Keywords: Atherosclerosis, Atherosclerosis, High-resolution magnetic resonance vessel wall imaging; Systemic Inflammatory Response Index

Motivation: The activation of inflammation can aggravate plaque rupture, thrombosis and cause brain tissue ischemia and infarction. Looking for reliable inflammatory markers might provide potential targets for the treatment of atherosclerosis patients.

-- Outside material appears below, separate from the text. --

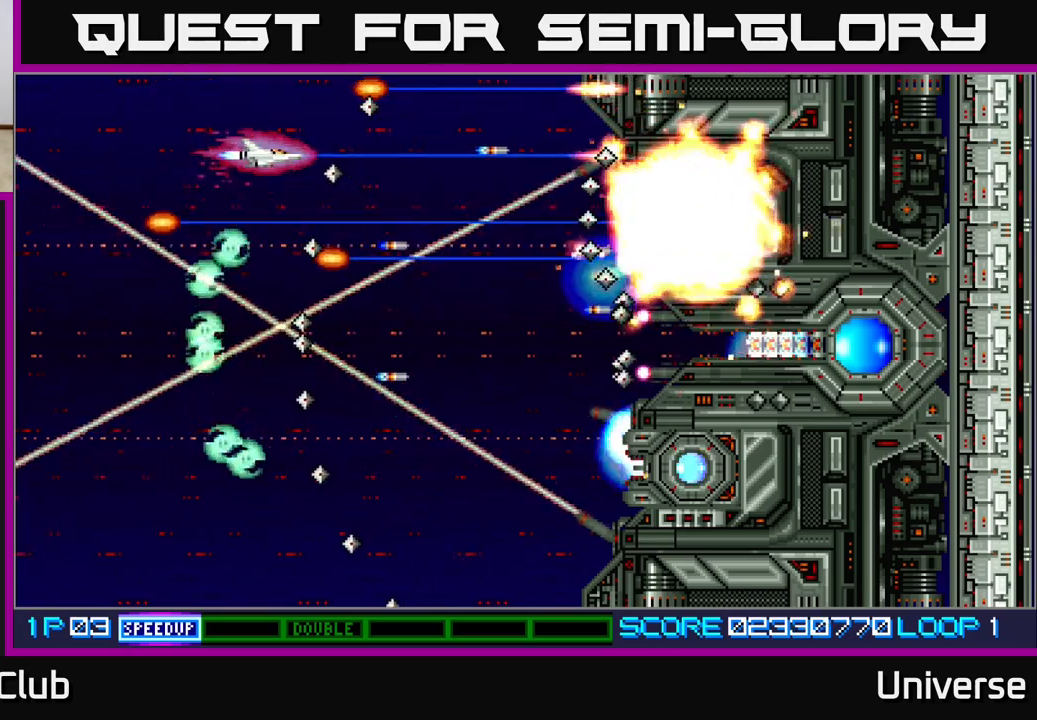
{"buttons": ["A", "DPAD_UP", "DPAD_LEFT"], "left_stick": "center", "events": [[67, "DPAD_DOWN", "down"], [150, "DPAD_RIGHT", "down"], [167, "DPAD_DOWN", "up"], [250, "DPAD_DOWN", "down"], [317, "DPAD_RIGHT", "up"], [383, "DPAD_LEFT", "down"], [400, "DPAD_DOWN", "up"], [450, "DPAD_UP", "down"]]}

Goal(s): We investigated the relationship between systemic inflammatory response index (SIRI)and intracranial plaque features, as well as the risk factors related to the severity of cerebral ischemic events.

Approach: Compare the differences in imaging features and SIRI among patients with transient ischemic attack, mild stroke, and moderate-severe stroke.

Results: SIRI levels were significantly associated with plaque vulnerable characteristics and burden. Higher SIRIlevels and plaque featureswere independently related to moderate-severe stroke.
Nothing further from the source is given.